◆ About this exercise:
Print out all of the records exactly; no picture belongs in the result.

Entries taken from a collection:
·····

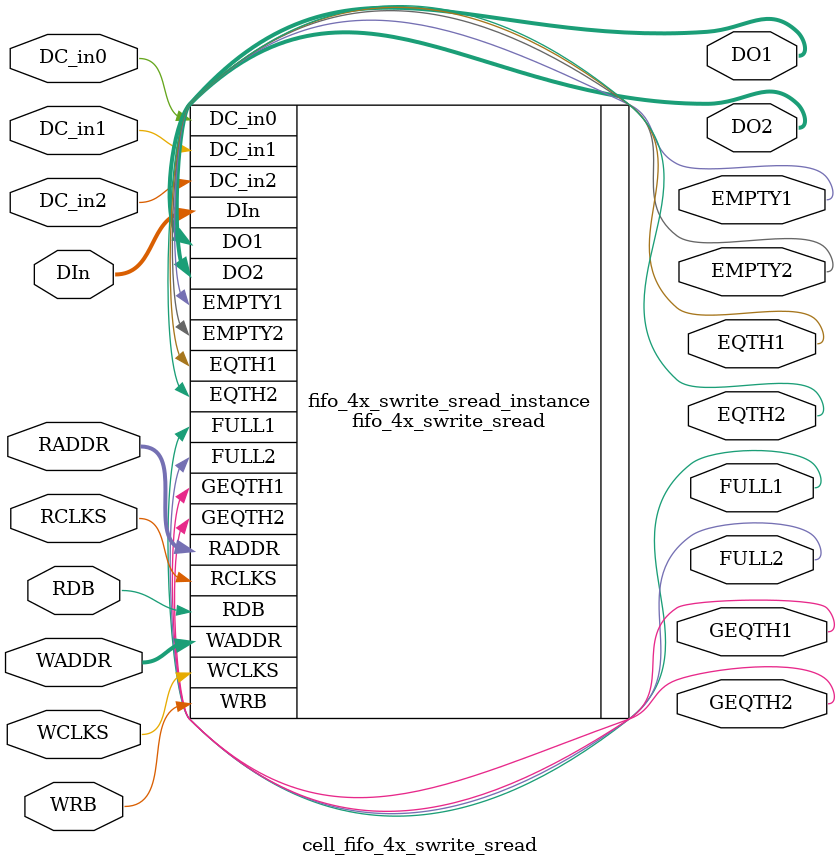
<source format=v>
module cell_fifo_4x_swrite_sread (
	DIn,
	RADDR,
	WADDR,
	RDB,
	WRB,
	RCLKS,
	WCLKS,
	DC_in0,
	DC_in1,
	DC_in2,
	DO1,
	DO2,
	FULL1,
	EMPTY1,
	EQTH1,
	GEQTH1,
	FULL2,
	EMPTY2,
	EQTH2,
	GEQTH2 );

	input [8:0] DIn;
	input [7:0] RADDR;
	input [7:0] WADDR;
	input RDB;
	input WRB;
	input RCLKS;
	input WCLKS;
	input DC_in0;
	input DC_in1;
	input DC_in2;
	output [8:0] DO1;
	output [8:0] DO2;
	output FULL1;
	output EMPTY1;
	output EQTH1;
	output GEQTH1;
	output FULL2;
	output EMPTY2;
	output EQTH2;
	output GEQTH2;

	fifo_4x_swrite_sread fifo_4x_swrite_sread_instance (
		.DIn(DIn),
		.RADDR(RADDR),
		.WADDR(WADDR),
		.RDB(RDB),
		.WRB(WRB),
		.RCLKS(RCLKS),
		.WCLKS(WCLKS),
		.DC_in0(DC_in0),
		.DC_in1(DC_in1),
		.DC_in2(DC_in2),
		.DO1(DO1),
		.DO2(DO2),
		.FULL1(FULL1),
		.EMPTY1(EMPTY1),
		.EQTH1(EQTH1),
		.GEQTH1(GEQTH1),
		.FULL2(FULL2),
		.EMPTY2(EMPTY2),
		.EQTH2(EQTH2),
		.GEQTH2(GEQTH2)
	);

endmodule

</source>
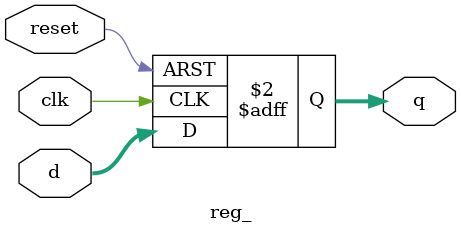
<source format=v>
module reg_ (
    input wire clk,
    input wire reset,
    input wire [6:0] d,
    output reg [6:0] q
);

always @(posedge clk,posedge reset) begin
    if(reset) q<=7'b0000000;
    else q<=d;
end
endmodule
</source>
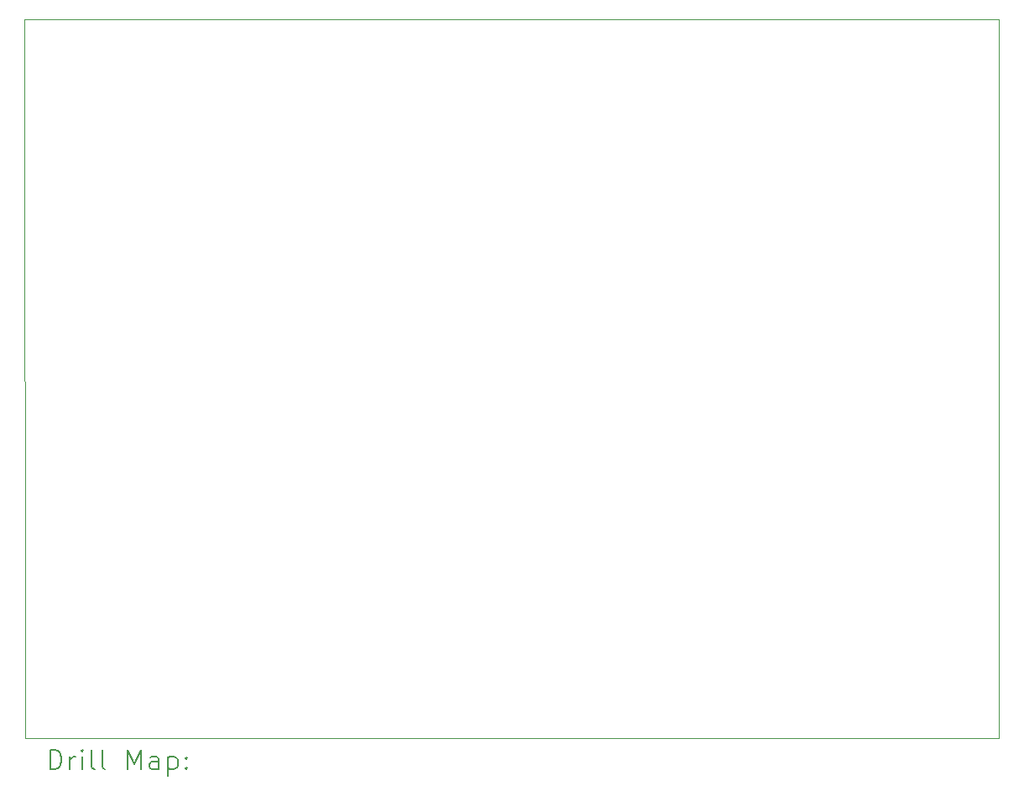
<source format=gbr>
%TF.GenerationSoftware,KiCad,Pcbnew,9.0.6*%
%TF.CreationDate,2025-11-28T21:15:11+09:00*%
%TF.ProjectId,12f683MPPT,31326636-3833-44d5-9050-542e6b696361,rev?*%
%TF.SameCoordinates,Original*%
%TF.FileFunction,Drillmap*%
%TF.FilePolarity,Positive*%
%FSLAX45Y45*%
G04 Gerber Fmt 4.5, Leading zero omitted, Abs format (unit mm)*
G04 Created by KiCad (PCBNEW 9.0.6) date 2025-11-28 21:15:11*
%MOMM*%
%LPD*%
G01*
G04 APERTURE LIST*
%ADD10C,0.050000*%
%ADD11C,0.200000*%
G04 APERTURE END LIST*
D10*
X3621000Y-2651000D02*
X3624000Y-9911000D01*
X13452000Y-2651000D02*
X3621000Y-2651000D01*
X13452000Y-9911000D02*
X13452000Y-2651000D01*
X3624000Y-9911000D02*
X13452000Y-9911000D01*
D11*
X3879277Y-10224984D02*
X3879277Y-10024984D01*
X3879277Y-10024984D02*
X3926896Y-10024984D01*
X3926896Y-10024984D02*
X3955467Y-10034508D01*
X3955467Y-10034508D02*
X3974515Y-10053555D01*
X3974515Y-10053555D02*
X3984039Y-10072603D01*
X3984039Y-10072603D02*
X3993562Y-10110698D01*
X3993562Y-10110698D02*
X3993562Y-10139270D01*
X3993562Y-10139270D02*
X3984039Y-10177365D01*
X3984039Y-10177365D02*
X3974515Y-10196412D01*
X3974515Y-10196412D02*
X3955467Y-10215460D01*
X3955467Y-10215460D02*
X3926896Y-10224984D01*
X3926896Y-10224984D02*
X3879277Y-10224984D01*
X4079277Y-10224984D02*
X4079277Y-10091650D01*
X4079277Y-10129746D02*
X4088801Y-10110698D01*
X4088801Y-10110698D02*
X4098324Y-10101174D01*
X4098324Y-10101174D02*
X4117372Y-10091650D01*
X4117372Y-10091650D02*
X4136420Y-10091650D01*
X4203086Y-10224984D02*
X4203086Y-10091650D01*
X4203086Y-10024984D02*
X4193562Y-10034508D01*
X4193562Y-10034508D02*
X4203086Y-10044031D01*
X4203086Y-10044031D02*
X4212610Y-10034508D01*
X4212610Y-10034508D02*
X4203086Y-10024984D01*
X4203086Y-10024984D02*
X4203086Y-10044031D01*
X4326896Y-10224984D02*
X4307848Y-10215460D01*
X4307848Y-10215460D02*
X4298324Y-10196412D01*
X4298324Y-10196412D02*
X4298324Y-10024984D01*
X4431658Y-10224984D02*
X4412610Y-10215460D01*
X4412610Y-10215460D02*
X4403086Y-10196412D01*
X4403086Y-10196412D02*
X4403086Y-10024984D01*
X4660229Y-10224984D02*
X4660229Y-10024984D01*
X4660229Y-10024984D02*
X4726896Y-10167841D01*
X4726896Y-10167841D02*
X4793563Y-10024984D01*
X4793563Y-10024984D02*
X4793563Y-10224984D01*
X4974515Y-10224984D02*
X4974515Y-10120222D01*
X4974515Y-10120222D02*
X4964991Y-10101174D01*
X4964991Y-10101174D02*
X4945944Y-10091650D01*
X4945944Y-10091650D02*
X4907848Y-10091650D01*
X4907848Y-10091650D02*
X4888801Y-10101174D01*
X4974515Y-10215460D02*
X4955467Y-10224984D01*
X4955467Y-10224984D02*
X4907848Y-10224984D01*
X4907848Y-10224984D02*
X4888801Y-10215460D01*
X4888801Y-10215460D02*
X4879277Y-10196412D01*
X4879277Y-10196412D02*
X4879277Y-10177365D01*
X4879277Y-10177365D02*
X4888801Y-10158317D01*
X4888801Y-10158317D02*
X4907848Y-10148793D01*
X4907848Y-10148793D02*
X4955467Y-10148793D01*
X4955467Y-10148793D02*
X4974515Y-10139270D01*
X5069753Y-10091650D02*
X5069753Y-10291650D01*
X5069753Y-10101174D02*
X5088801Y-10091650D01*
X5088801Y-10091650D02*
X5126896Y-10091650D01*
X5126896Y-10091650D02*
X5145944Y-10101174D01*
X5145944Y-10101174D02*
X5155467Y-10110698D01*
X5155467Y-10110698D02*
X5164991Y-10129746D01*
X5164991Y-10129746D02*
X5164991Y-10186889D01*
X5164991Y-10186889D02*
X5155467Y-10205936D01*
X5155467Y-10205936D02*
X5145944Y-10215460D01*
X5145944Y-10215460D02*
X5126896Y-10224984D01*
X5126896Y-10224984D02*
X5088801Y-10224984D01*
X5088801Y-10224984D02*
X5069753Y-10215460D01*
X5250705Y-10205936D02*
X5260229Y-10215460D01*
X5260229Y-10215460D02*
X5250705Y-10224984D01*
X5250705Y-10224984D02*
X5241182Y-10215460D01*
X5241182Y-10215460D02*
X5250705Y-10205936D01*
X5250705Y-10205936D02*
X5250705Y-10224984D01*
X5250705Y-10101174D02*
X5260229Y-10110698D01*
X5260229Y-10110698D02*
X5250705Y-10120222D01*
X5250705Y-10120222D02*
X5241182Y-10110698D01*
X5241182Y-10110698D02*
X5250705Y-10101174D01*
X5250705Y-10101174D02*
X5250705Y-10120222D01*
M02*

</source>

·····

◆ Result of the exercise:
<source format=v>
module cell_fifo_4x_swrite_sread (
	DIn,
	RADDR,
	WADDR,
	RDB,
	WRB,
	RCLKS,
	WCLKS,
	DC_in0,
	DC_in1,
	DC_in2,
	DO1,
	DO2,
	FULL1,
	EMPTY1,
	EQTH1,
	GEQTH1,
	FULL2,
	EMPTY2,
	EQTH2,
	GEQTH2 );

	input [8:0] DIn;
	input [7:0] RADDR;
	input [7:0] WADDR;
	input RDB;
	input WRB;
	input RCLKS;
	input WCLKS;
	input DC_in0;
	input DC_in1;
	input DC_in2;
	output [8:0] DO1;
	output [8:0] DO2;
	output FULL1;
	output EMPTY1;
	output EQTH1;
	output GEQTH1;
	output FULL2;
	output EMPTY2;
	output EQTH2;
	output GEQTH2;

	fifo_4x_swrite_sread fifo_4x_swrite_sread_instance (
		.DIn(DIn),
		.RADDR(RADDR),
		.WADDR(WADDR),
		.RDB(RDB),
		.WRB(WRB),
		.RCLKS(RCLKS),
		.WCLKS(WCLKS),
		.DC_in0(DC_in0),
		.DC_in1(DC_in1),
		.DC_in2(DC_in2),
		.DO1(DO1),
		.DO2(DO2),
		.FULL1(FULL1),
		.EMPTY1(EMPTY1),
		.EQTH1(EQTH1),
		.GEQTH1(GEQTH1),
		.FULL2(FULL2),
		.EMPTY2(EMPTY2),
		.EQTH2(EQTH2),
		.GEQTH2(GEQTH2)
	);

endmodule

</source>
<source format=v>
module reg_ (
    input wire clk,
    input wire reset,
    input wire [6:0] d,
    output reg [6:0] q
);

always @(posedge clk,posedge reset) begin
    if(reset) q<=7'b0000000;
    else q<=d;
end
endmodule
</source>
<source format=gbr>
%TF.GenerationSoftware,KiCad,Pcbnew,9.0.6*%
%TF.CreationDate,2025-11-28T21:15:11+09:00*%
%TF.ProjectId,12f683MPPT,31326636-3833-44d5-9050-542e6b696361,rev?*%
%TF.SameCoordinates,Original*%
%TF.FileFunction,Drillmap*%
%TF.FilePolarity,Positive*%
%FSLAX45Y45*%
G04 Gerber Fmt 4.5, Leading zero omitted, Abs format (unit mm)*
G04 Created by KiCad (PCBNEW 9.0.6) date 2025-11-28 21:15:11*
%MOMM*%
%LPD*%
G01*
G04 APERTURE LIST*
%ADD10C,0.050000*%
%ADD11C,0.200000*%
G04 APERTURE END LIST*
D10*
X3621000Y-2651000D02*
X3624000Y-9911000D01*
X13452000Y-2651000D02*
X3621000Y-2651000D01*
X13452000Y-9911000D02*
X13452000Y-2651000D01*
X3624000Y-9911000D02*
X13452000Y-9911000D01*
D11*
X3879277Y-10224984D02*
X3879277Y-10024984D01*
X3879277Y-10024984D02*
X3926896Y-10024984D01*
X3926896Y-10024984D02*
X3955467Y-10034508D01*
X3955467Y-10034508D02*
X3974515Y-10053555D01*
X3974515Y-10053555D02*
X3984039Y-10072603D01*
X3984039Y-10072603D02*
X3993562Y-10110698D01*
X3993562Y-10110698D02*
X3993562Y-10139270D01*
X3993562Y-10139270D02*
X3984039Y-10177365D01*
X3984039Y-10177365D02*
X3974515Y-10196412D01*
X3974515Y-10196412D02*
X3955467Y-10215460D01*
X3955467Y-10215460D02*
X3926896Y-10224984D01*
X3926896Y-10224984D02*
X3879277Y-10224984D01*
X4079277Y-10224984D02*
X4079277Y-10091650D01*
X4079277Y-10129746D02*
X4088801Y-10110698D01*
X4088801Y-10110698D02*
X4098324Y-10101174D01*
X4098324Y-10101174D02*
X4117372Y-10091650D01*
X4117372Y-10091650D02*
X4136420Y-10091650D01*
X4203086Y-10224984D02*
X4203086Y-10091650D01*
X4203086Y-10024984D02*
X4193562Y-10034508D01*
X4193562Y-10034508D02*
X4203086Y-10044031D01*
X4203086Y-10044031D02*
X4212610Y-10034508D01*
X4212610Y-10034508D02*
X4203086Y-10024984D01*
X4203086Y-10024984D02*
X4203086Y-10044031D01*
X4326896Y-10224984D02*
X4307848Y-10215460D01*
X4307848Y-10215460D02*
X4298324Y-10196412D01*
X4298324Y-10196412D02*
X4298324Y-10024984D01*
X4431658Y-10224984D02*
X4412610Y-10215460D01*
X4412610Y-10215460D02*
X4403086Y-10196412D01*
X4403086Y-10196412D02*
X4403086Y-10024984D01*
X4660229Y-10224984D02*
X4660229Y-10024984D01*
X4660229Y-10024984D02*
X4726896Y-10167841D01*
X4726896Y-10167841D02*
X4793563Y-10024984D01*
X4793563Y-10024984D02*
X4793563Y-10224984D01*
X4974515Y-10224984D02*
X4974515Y-10120222D01*
X4974515Y-10120222D02*
X4964991Y-10101174D01*
X4964991Y-10101174D02*
X4945944Y-10091650D01*
X4945944Y-10091650D02*
X4907848Y-10091650D01*
X4907848Y-10091650D02*
X4888801Y-10101174D01*
X4974515Y-10215460D02*
X4955467Y-10224984D01*
X4955467Y-10224984D02*
X4907848Y-10224984D01*
X4907848Y-10224984D02*
X4888801Y-10215460D01*
X4888801Y-10215460D02*
X4879277Y-10196412D01*
X4879277Y-10196412D02*
X4879277Y-10177365D01*
X4879277Y-10177365D02*
X4888801Y-10158317D01*
X4888801Y-10158317D02*
X4907848Y-10148793D01*
X4907848Y-10148793D02*
X4955467Y-10148793D01*
X4955467Y-10148793D02*
X4974515Y-10139270D01*
X5069753Y-10091650D02*
X5069753Y-10291650D01*
X5069753Y-10101174D02*
X5088801Y-10091650D01*
X5088801Y-10091650D02*
X5126896Y-10091650D01*
X5126896Y-10091650D02*
X5145944Y-10101174D01*
X5145944Y-10101174D02*
X5155467Y-10110698D01*
X5155467Y-10110698D02*
X5164991Y-10129746D01*
X5164991Y-10129746D02*
X5164991Y-10186889D01*
X5164991Y-10186889D02*
X5155467Y-10205936D01*
X5155467Y-10205936D02*
X5145944Y-10215460D01*
X5145944Y-10215460D02*
X5126896Y-10224984D01*
X5126896Y-10224984D02*
X5088801Y-10224984D01*
X5088801Y-10224984D02*
X5069753Y-10215460D01*
X5250705Y-10205936D02*
X5260229Y-10215460D01*
X5260229Y-10215460D02*
X5250705Y-10224984D01*
X5250705Y-10224984D02*
X5241182Y-10215460D01*
X5241182Y-10215460D02*
X5250705Y-10205936D01*
X5250705Y-10205936D02*
X5250705Y-10224984D01*
X5250705Y-10101174D02*
X5260229Y-10110698D01*
X5260229Y-10110698D02*
X5250705Y-10120222D01*
X5250705Y-10120222D02*
X5241182Y-10110698D01*
X5241182Y-10110698D02*
X5250705Y-10101174D01*
X5250705Y-10101174D02*
X5250705Y-10120222D01*
M02*

</source>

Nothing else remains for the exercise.